Architecture Highlights:
- Tokenization: Time series are divided into “patches,” like image or text tokens
- Embedding: Patches transformed using residual blocks, with positional encodings
- Prediction: Decoder head forecasts multiple time steps ahead
Dataset:
- 300 billion time points, including data from Google Trends, Wikipedia traffic, weather, and more
- Synthetic data created via ARIMA-based models
- Limited representation of financial data — an area for future expansion
Training and Results:
- 200M parameter model trained using mean squared error
- Surpassed task-specific models in zero-shot mean absolute error (MAE)
- Validated scaling laws and optimal input patch size (e.g., 32 points)

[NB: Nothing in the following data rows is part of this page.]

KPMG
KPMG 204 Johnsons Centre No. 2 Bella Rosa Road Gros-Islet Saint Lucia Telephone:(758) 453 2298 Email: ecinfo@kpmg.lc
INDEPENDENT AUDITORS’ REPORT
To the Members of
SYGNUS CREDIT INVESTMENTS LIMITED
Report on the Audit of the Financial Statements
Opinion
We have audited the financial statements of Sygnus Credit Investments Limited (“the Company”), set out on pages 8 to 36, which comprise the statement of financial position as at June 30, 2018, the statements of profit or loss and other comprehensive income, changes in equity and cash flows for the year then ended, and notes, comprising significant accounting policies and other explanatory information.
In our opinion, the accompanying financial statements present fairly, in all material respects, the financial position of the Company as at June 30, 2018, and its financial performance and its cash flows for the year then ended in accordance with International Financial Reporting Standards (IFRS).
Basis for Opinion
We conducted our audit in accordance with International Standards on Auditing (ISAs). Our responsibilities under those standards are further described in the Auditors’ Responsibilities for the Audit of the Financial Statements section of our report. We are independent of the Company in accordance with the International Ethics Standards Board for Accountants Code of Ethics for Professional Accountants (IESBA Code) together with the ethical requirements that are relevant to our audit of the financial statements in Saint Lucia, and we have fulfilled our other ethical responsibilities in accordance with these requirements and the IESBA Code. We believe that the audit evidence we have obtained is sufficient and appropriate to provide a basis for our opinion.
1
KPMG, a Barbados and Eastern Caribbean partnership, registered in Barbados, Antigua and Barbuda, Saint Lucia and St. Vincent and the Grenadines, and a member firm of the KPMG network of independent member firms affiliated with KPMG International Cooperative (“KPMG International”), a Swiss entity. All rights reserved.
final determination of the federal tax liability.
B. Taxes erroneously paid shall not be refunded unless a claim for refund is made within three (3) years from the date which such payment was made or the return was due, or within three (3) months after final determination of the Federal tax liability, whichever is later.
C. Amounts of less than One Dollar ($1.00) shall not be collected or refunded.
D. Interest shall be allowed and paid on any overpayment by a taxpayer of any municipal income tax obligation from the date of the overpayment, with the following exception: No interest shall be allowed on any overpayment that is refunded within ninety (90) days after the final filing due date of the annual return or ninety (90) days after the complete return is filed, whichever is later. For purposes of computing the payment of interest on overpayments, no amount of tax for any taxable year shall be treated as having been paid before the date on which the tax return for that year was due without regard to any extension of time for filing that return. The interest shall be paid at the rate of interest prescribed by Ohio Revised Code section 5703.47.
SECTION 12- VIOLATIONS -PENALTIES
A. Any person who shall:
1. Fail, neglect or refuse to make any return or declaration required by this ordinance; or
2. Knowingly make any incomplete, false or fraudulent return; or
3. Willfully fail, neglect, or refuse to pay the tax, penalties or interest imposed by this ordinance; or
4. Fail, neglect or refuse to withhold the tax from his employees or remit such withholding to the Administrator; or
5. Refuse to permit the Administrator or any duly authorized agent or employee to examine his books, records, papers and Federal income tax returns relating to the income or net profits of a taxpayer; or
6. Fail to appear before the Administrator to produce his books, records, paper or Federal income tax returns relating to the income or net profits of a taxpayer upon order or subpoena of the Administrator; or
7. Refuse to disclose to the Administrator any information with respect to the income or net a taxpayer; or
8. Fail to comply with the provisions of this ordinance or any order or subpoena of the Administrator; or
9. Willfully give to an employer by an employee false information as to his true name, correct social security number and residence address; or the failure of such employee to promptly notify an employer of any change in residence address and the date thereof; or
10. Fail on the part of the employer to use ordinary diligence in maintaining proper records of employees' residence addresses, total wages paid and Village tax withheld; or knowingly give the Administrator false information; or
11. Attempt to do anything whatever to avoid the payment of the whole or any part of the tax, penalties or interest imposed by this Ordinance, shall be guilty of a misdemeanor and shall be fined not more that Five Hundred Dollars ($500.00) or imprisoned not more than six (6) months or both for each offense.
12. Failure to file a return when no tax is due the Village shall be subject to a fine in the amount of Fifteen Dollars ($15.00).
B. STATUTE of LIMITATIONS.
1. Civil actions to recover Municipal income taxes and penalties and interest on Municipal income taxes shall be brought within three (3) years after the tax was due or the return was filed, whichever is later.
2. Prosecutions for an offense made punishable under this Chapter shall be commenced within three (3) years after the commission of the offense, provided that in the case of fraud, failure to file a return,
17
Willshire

Beyond Forecasting: Versatility of Time Series FMs
The applications extend well beyond prediction:
Classification: Generate embeddings of time series histories for downstream ML tasks
Regression: Feed outputs into specialized models for tailored predictions
By converting time series into high-quality representations, foundation models open the door to broader AI use cases, including anomaly detection and signal classification.
The Road Ahead
As promising as this field is, several challenges remain:
- Exogenous data integration: Enhancing accuracy via cross-attention, LoRA, or residual regression
- Multimodal models: Combining time series with video, text, or sensor data
- Probabilistic outputs: Improving uncertainty quantification for risk-sensitive domains
- New architectures: Exploring alternatives like Mamba or XLSDM for long-range dependencies
- Data scale and tooling: Growing datasets and simplifying access through frameworks like Hugging Face Transformers
These next steps will be essential in moving from research to production-grade systems.

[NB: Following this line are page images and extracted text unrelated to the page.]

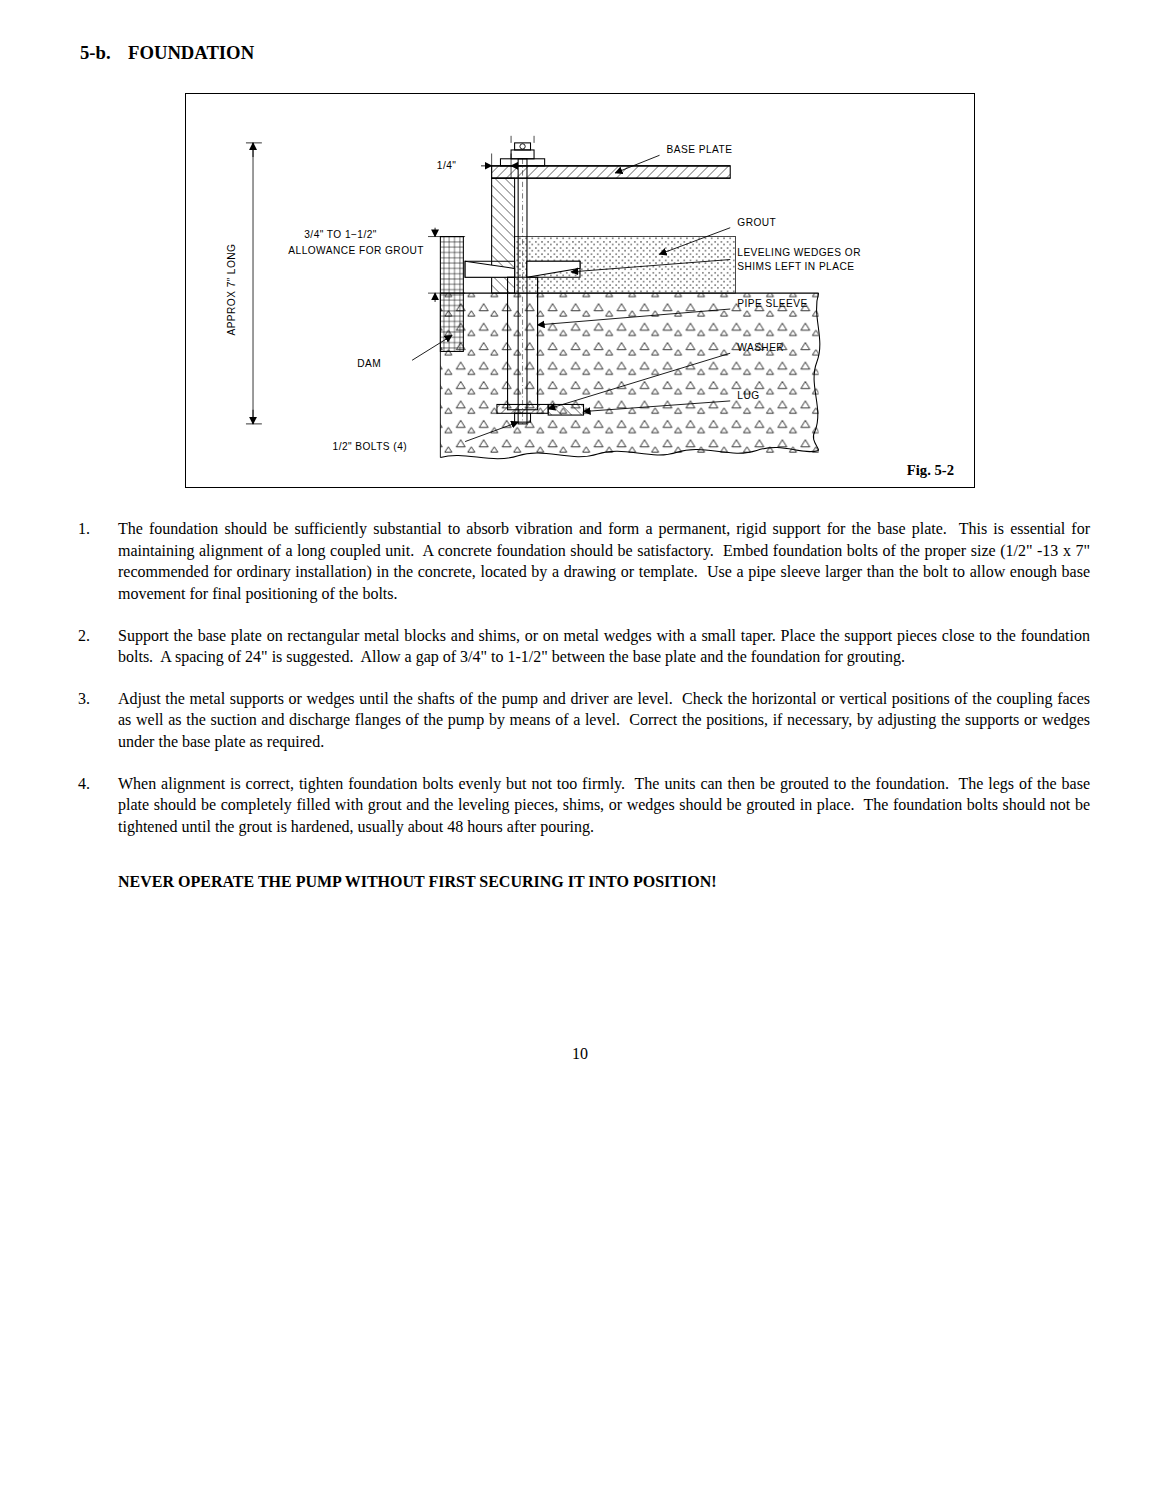5-b. FOUNDATION
BASE PLATE GROUT LEVELING WEDGES OR SHIMS LEFT IN PLACE PIPE SLEEVE WASHER LUG DAM 1/2" BOLTS (4) 1/4" 3/4" TO 1−1/2" ALLOWANCE FOR GROUT APPROX 7” LONG
Fig. 5-2
1. The foundation should be sufficiently substantial to absorb vibration and form a permanent, rigid support for the base plate. This is essential for maintaining alignment of a long coupled unit. A concrete foundation should be satisfactory. Embed foundation bolts of the proper size (1/2" -13 x 7" recommended for ordinary installation) in the concrete, located by a drawing or template. Use a pipe sleeve larger than the bolt to allow enough base movement for final positioning of the bolts.
2. Support the base plate on rectangular metal blocks and shims, or on metal wedges with a small taper. Place the support pieces close to the foundation bolts. A spacing of 24" is suggested. Allow a gap of 3/4" to 1-1/2" between the base plate and the foundation for grouting.
3. Adjust the metal supports or wedges until the shafts of the pump and driver are level. Check the horizontal or vertical positions of the coupling faces as well as the suction and discharge flanges of the pump by means of a level. Correct the positions, if necessary, by adjusting the supports or wedges under the base plate as required.
4. When alignment is correct, tighten foundation bolts evenly but not too firmly. The units can then be grouted to the foundation. The legs of the base plate should be completely filled with grout and the leveling pieces, shims, or wedges should be grouted in place. The foundation bolts should not be tightened until the grout is hardened, usually about 48 hours after pouring.
NEVER OPERATE THE PUMP WITHOUT FIRST SECURING IT INTO POSITION!
10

Time Series FMs in Broader AI Pipelines
As time series FMs mature, their integration into broader AI systems becomes increasingly feasible. In particular, frameworks like Retrieval-Augmented Generation (RAG) can leverage time series embeddings for enhanced decision-making. Milvus, the open-source vector database developed by Zilliz, offers a powerful platform for building these systems, making it easier to retrieve, index, and deploy time series representations in real-time applications.
Conclusion
Foundation models are poised to redefine time series forecasting. Inspired by the success of LLMs, decoder-only transformers show that time-based data can benefit from large-scale generalization, zero-shot learning, and scaling laws. While still early in development, tools like TimesFM demonstrate that these models can already outperform task-specific alternatives.
As datasets grow and architectures improve, expect foundation models for time series to play a pivotal role in future AI systems, offering new capabilities for data scientists and engineers ready to experiment today.